Jakarta, CNBC Indonesia - Presiden Joko Widodo menggelar rapat mengenai harga dan alat kesehatan RI yang mahal di Istana Negara, Jakarta, Selasa (2/7/2024). Dalam rapat ditekankan supaya harga alat kesehatan dan obat-obatan RI bisa lebih murah.
Menteri Kesehatan, Budi Gunadi Sadikin, menjelaskan perbedaan harga obat Indonesia lebih mahal tiga kali hingga lima kali lipat dari luar negeri. Sehingga keinginan presiden mau agar harga alat kesehatan dan obat-obatan itu bisa setara.
"Pertama harga alat kesehatan dan obat-obatan itu bisa sama dong dengan negara tetangga. Kan di kita harga alat kesehatan dan obat-obatan mahal," kata Budi Gunadi, usai rapat.
Presiden juga berpesan, lanjut Budi agar industri obat-obatan dan alat kesehatan dalam negeri mulai dibangun supaya bisa bertahan ketika menghadapi pandemi lagi.
Dijelaskan mahalnya obat-obatan dan alat kesehatan ini disebabkan adanya inefisiensi dalam jalur perdagangan.
Sehingga menurut Budi, tata kelola perdagangan alat kesehatan dan obat-obatan harus lebih transparan dan terbuka sehingga tidak ada lonjakan harga dalam situasi tertentu yang tak perlu.
Mantan Direktur Bank Mandiri ini, dalam rapat juga dibahas mengenai persoalan perpajakan. Bagaimana supaya perpajakan ini tidak mengganggu pendapatan dan cashflow pemerintah.

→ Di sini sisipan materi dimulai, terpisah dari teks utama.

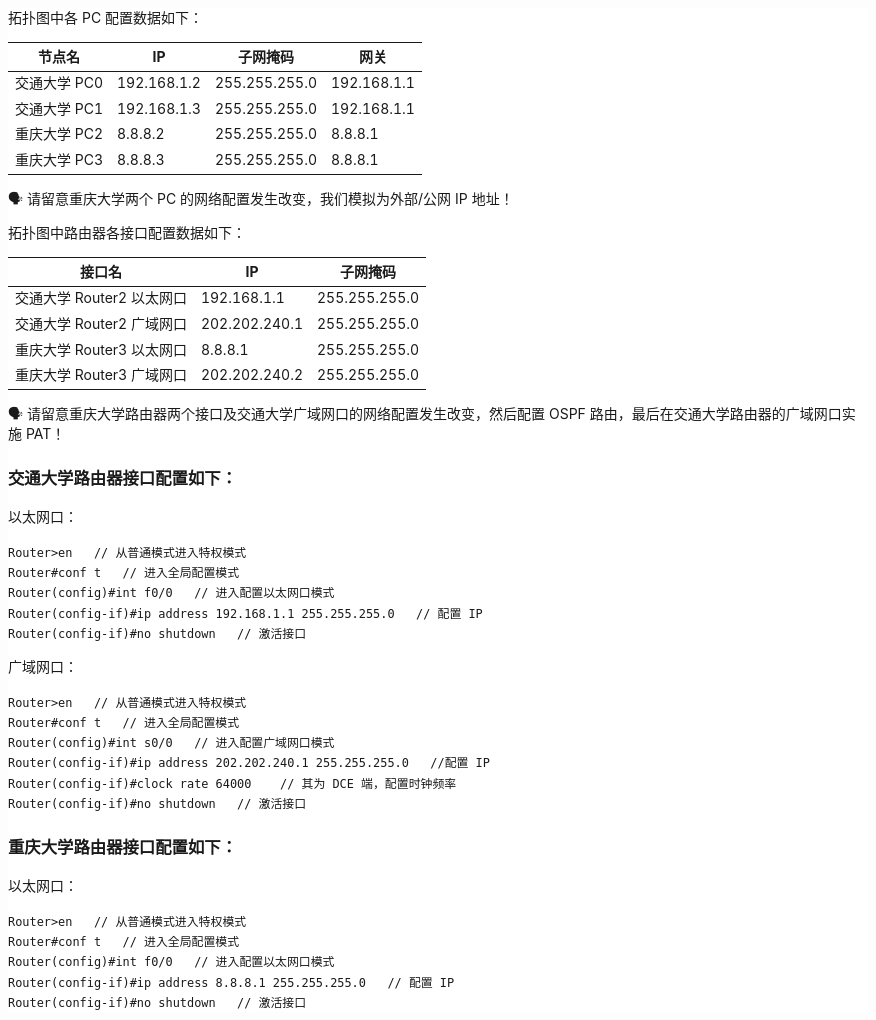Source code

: 拓扑图中各 PC 配置数据如下：

| **节点名**   | **IP**      | **子网掩码**  | **网关**    |
| ------------ | ----------- | ------------- | ----------- |
| 交通大学 PC0 | 192.168.1.2 | 255.255.255.0 | 192.168.1.1 |
| 交通大学 PC1 | 192.168.1.3 | 255.255.255.0 | 192.168.1.1 |
| 重庆大学 PC2 | 8.8.8.2     | 255.255.255.0 | 8.8.8.1     |
| 重庆大学 PC3 | 8.8.8.3     | 255.255.255.0 | 8.8.8.1     |

🗣 请留意重庆大学两个 PC 的网络配置发生改变，我们模拟为外部/公网 IP 地址！

拓扑图中路由器各接口配置数据如下：

| **接口名**                | **IP**        | **子网掩码**  |
| ------------------------- | ------------- | ------------- |
| 交通大学 Router2 以太网口 | 192.168.1.1   | 255.255.255.0 |
| 交通大学 Router2 广域网口 | 202.202.240.1 | 255.255.255.0 |
| 重庆大学 Router3 以太网口 | 8.8.8.1       | 255.255.255.0 |
| 重庆大学 Router3 广域网口 | 202.202.240.2 | 255.255.255.0 |

🗣 请留意重庆大学路由器两个接口及交通大学广域网口的网络配置发生改变，然后配置 OSPF 路由，最后在交通大学路由器的广域网口实施 PAT！

### 交通大学路由器接口配置如下：

以太网口：

```
Router>en   // 从普通模式进入特权模式
Router#conf t   // 进入全局配置模式
Router(config)#int f0/0   // 进入配置以太网口模式
Router(config-if)#ip address 192.168.1.1 255.255.255.0   // 配置 IP
Router(config-if)#no shutdown   // 激活接口
```

广域网口：

```
Router>en   // 从普通模式进入特权模式
Router#conf t   // 进入全局配置模式
Router(config)#int s0/0   // 进入配置广域网口模式
Router(config-if)#ip address 202.202.240.1 255.255.255.0   //配置 IP
Router(config-if)#clock rate 64000    // 其为 DCE 端，配置时钟频率
Router(config-if)#no shutdown   // 激活接口
```

### 重庆大学路由器接口配置如下：

以太网口：

```
Router>en   // 从普通模式进入特权模式
Router#conf t   // 进入全局配置模式
Router(config)#int f0/0   // 进入配置以太网口模式
Router(config-if)#ip address 8.8.8.1 255.255.255.0   // 配置 IP
Router(config-if)#no shutdown   // 激活接口
```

"Perpajakan ini penting, karena ada isu jeda waktu dan bunga di Indonesia masih relatif tinggi. Jadi kalau cashflow tertunda 3 - 6 bulan itu cost bisa 5% - 8%, kan beban bunga kita 8% - 10%," terangnya.
Adapun untuk membuat harga alat kesehatan dan obat-obatan bisa lebih murah. maka dibutuhkan koordinasi teknis lintas kementerian seperti Menteri Keuangan dan Menteri Perdagangan untuk mendesain ekosistem sebuah industri.
Ia mencontohkan aturan yang tidak sinkron seperti, untuk pembelian mesin USG mendapatkan bea masuk impor 0%, sedangkan untuk mengimpor komponennya seperti layar, elektronik USG, dan bahan baku malah dikenakan Bea Masuk sekitar 15%.
"Kan ada inkonsistensi, satu sisi kita ingin dorong industri supaya produksi dalam negeri, tapi supporting insentif sistemnya tidak align," katanya.
Terlebih pembelian alat kesehatan ini juga dilakukan oleh pemerintah. Seperti pembelian Cath Lab untuk 514 di Kabupaten/Kota, menurut Budi seharusnya pemerintah tidak lagi mengimpor namun membangun pabrik Cath lab di dalam negeri.
"Untuk melihat dengan kebijakan beli Cath lab ini ingin dong kita kalau bisa pabrik Cath lab bisa masuk, bagaimana pabrik ini dia masuk. Karena ada kebutuhan pemerintah 514 Cath Lab unit. Nanti pasti diikuti rumah sakit swasta," katanya.